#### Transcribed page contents
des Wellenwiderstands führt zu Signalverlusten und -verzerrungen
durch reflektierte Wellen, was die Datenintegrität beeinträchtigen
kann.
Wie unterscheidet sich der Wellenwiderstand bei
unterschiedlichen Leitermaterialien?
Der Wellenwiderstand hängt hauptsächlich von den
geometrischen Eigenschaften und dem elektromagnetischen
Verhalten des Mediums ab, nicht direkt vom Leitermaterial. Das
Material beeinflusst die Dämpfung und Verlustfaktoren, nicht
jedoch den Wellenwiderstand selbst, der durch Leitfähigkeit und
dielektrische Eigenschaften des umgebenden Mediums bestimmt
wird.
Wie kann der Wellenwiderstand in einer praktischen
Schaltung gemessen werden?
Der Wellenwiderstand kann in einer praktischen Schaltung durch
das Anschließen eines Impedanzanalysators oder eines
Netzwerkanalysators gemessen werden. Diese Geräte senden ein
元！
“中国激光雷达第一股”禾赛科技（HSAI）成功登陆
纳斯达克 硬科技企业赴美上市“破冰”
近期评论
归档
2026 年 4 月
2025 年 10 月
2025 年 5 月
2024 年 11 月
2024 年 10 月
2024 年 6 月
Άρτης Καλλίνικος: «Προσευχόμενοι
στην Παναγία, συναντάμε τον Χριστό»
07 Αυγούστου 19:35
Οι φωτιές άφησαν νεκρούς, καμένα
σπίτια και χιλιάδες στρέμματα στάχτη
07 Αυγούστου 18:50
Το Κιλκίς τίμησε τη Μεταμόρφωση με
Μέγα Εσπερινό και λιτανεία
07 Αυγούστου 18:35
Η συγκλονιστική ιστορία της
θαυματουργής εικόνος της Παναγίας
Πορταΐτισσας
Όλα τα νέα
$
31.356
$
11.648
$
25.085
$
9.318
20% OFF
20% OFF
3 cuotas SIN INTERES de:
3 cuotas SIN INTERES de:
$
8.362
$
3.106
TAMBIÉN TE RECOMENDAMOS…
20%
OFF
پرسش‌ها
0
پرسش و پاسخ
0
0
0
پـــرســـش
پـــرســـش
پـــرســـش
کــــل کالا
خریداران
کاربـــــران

#### Exercise objective
Where a line of the data holds "gemessen", show that line.

#### Response box
Schaltung gemessen werden?
Netzwerkanalysators gemessen werden. Diese Geräte senden ein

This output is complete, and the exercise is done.